• [Description of the task] In the records below, find each line with "deinen" and copy it.

[Page-level text extractions]

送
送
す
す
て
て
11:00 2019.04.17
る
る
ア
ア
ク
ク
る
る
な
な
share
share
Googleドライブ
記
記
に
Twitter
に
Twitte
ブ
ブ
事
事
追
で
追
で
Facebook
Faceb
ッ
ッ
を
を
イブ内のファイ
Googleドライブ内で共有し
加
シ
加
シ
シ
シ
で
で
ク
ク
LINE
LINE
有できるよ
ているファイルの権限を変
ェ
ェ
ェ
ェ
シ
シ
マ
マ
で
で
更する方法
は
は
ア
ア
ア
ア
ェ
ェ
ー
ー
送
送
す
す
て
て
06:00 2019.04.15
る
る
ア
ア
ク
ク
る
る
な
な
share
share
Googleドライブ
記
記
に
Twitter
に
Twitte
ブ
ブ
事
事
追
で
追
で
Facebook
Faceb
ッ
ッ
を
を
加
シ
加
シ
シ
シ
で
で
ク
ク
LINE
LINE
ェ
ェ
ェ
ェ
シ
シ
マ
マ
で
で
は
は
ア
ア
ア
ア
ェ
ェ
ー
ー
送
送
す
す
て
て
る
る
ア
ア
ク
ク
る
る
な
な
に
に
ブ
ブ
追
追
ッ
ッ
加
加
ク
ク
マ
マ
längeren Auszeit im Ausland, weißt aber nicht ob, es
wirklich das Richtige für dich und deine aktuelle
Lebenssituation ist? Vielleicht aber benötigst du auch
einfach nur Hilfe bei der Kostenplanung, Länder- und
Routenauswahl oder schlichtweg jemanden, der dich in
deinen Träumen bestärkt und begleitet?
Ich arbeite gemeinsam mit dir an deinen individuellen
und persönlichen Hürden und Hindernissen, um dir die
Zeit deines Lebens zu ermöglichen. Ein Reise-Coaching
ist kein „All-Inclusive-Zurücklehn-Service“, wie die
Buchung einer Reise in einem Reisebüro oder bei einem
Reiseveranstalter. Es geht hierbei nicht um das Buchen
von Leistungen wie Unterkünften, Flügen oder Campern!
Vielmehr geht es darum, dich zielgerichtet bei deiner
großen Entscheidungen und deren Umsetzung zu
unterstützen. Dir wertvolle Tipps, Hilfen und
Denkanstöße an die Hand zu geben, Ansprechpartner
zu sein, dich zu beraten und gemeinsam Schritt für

• [Finished task]
deinen Träumen bestärkt und begleitet?
Ich arbeite gemeinsam mit dir an deinen individuellen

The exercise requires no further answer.